*Material provided*:
****************
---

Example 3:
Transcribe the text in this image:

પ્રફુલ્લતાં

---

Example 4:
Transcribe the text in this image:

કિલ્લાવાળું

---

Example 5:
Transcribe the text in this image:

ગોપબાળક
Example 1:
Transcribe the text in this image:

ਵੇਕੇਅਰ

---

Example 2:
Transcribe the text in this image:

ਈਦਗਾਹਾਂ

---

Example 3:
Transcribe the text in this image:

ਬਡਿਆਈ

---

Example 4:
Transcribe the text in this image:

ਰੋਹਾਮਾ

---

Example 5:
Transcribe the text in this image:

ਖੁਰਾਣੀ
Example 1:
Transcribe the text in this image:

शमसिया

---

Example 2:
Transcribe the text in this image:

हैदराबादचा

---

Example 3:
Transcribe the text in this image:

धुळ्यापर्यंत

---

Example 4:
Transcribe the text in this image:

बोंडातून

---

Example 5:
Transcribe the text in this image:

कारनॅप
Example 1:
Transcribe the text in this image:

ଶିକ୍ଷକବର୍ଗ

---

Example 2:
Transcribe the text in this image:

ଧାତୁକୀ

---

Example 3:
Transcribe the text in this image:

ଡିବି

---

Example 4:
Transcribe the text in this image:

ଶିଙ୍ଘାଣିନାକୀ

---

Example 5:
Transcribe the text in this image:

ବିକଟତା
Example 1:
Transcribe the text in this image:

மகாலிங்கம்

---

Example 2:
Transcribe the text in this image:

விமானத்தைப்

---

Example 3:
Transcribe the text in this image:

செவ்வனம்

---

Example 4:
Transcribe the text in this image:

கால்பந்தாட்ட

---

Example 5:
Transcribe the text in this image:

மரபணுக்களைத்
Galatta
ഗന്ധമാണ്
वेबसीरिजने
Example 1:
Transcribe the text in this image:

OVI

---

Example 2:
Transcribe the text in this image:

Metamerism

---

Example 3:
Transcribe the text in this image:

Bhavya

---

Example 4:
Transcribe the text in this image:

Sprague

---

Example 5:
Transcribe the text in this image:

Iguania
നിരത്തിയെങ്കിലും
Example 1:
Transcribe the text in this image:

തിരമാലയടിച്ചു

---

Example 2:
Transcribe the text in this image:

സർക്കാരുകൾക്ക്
****************
*Description of the task*: Each record above needs to be transcribed word for word.

*Response*:
---

Example 3:
Transcribe the text in this image:

પ્રફુલ્લતાં

---

Example 4:
Transcribe the text in this image:

કિલ્લાવાળું

---

Example 5:
Transcribe the text in this image:

ગોપબાળક
Example 1:
Transcribe the text in this image:

ਵੇਕੇਅਰ

---

Example 2:
Transcribe the text in this image:

ਈਦਗਾਹਾਂ

---

Example 3:
Transcribe the text in this image:

ਬਡਿਆਈ

---

Example 4:
Transcribe the text in this image:

ਰੋਹਾਮਾ

---

Example 5:
Transcribe the text in this image:

ਖੁਰਾਣੀ
Example 1:
Transcribe the text in this image:

शमसिया

---

Example 2:
Transcribe the text in this image:

हैदराबादचा

---

Example 3:
Transcribe the text in this image:

धुळ्यापर्यंत

---

Example 4:
Transcribe the text in this image:

बोंडातून

---

Example 5:
Transcribe the text in this image:

कारनॅप
Example 1:
Transcribe the text in this image:

ଶିକ୍ଷକବର୍ଗ

---

Example 2:
Transcribe the text in this image:

ଧାତୁକୀ

---

Example 3:
Transcribe the text in this image:

ଡିବି

---

Example 4:
Transcribe the text in this image:

ଶିଙ୍ଘାଣିନାକୀ

---

Example 5:
Transcribe the text in this image:

ବିକଟତା
Example 1:
Transcribe the text in this image:

மகாலிங்கம்

---

Example 2:
Transcribe the text in this image:

விமானத்தைப்

---

Example 3:
Transcribe the text in this image:

செவ்வனம்

---

Example 4:
Transcribe the text in this image:

கால்பந்தாட்ட

---

Example 5:
Transcribe the text in this image:

மரபணுக்களைத்
Galatta
ഗന്ധമാണ്
वेबसीरिजने
Example 1:
Transcribe the text in this image:

OVI

---

Example 2:
Transcribe the text in this image:

Metamerism

---

Example 3:
Transcribe the text in this image:

Bhavya

---

Example 4:
Transcribe the text in this image:

Sprague

---

Example 5:
Transcribe the text in this image:

Iguania
നിരത്തിയെങ്കിലും
Example 1:
Transcribe the text in this image:

തിരമാലയടിച്ചു

---

Example 2:
Transcribe the text in this image:

സർക്കാരുകൾക്ക്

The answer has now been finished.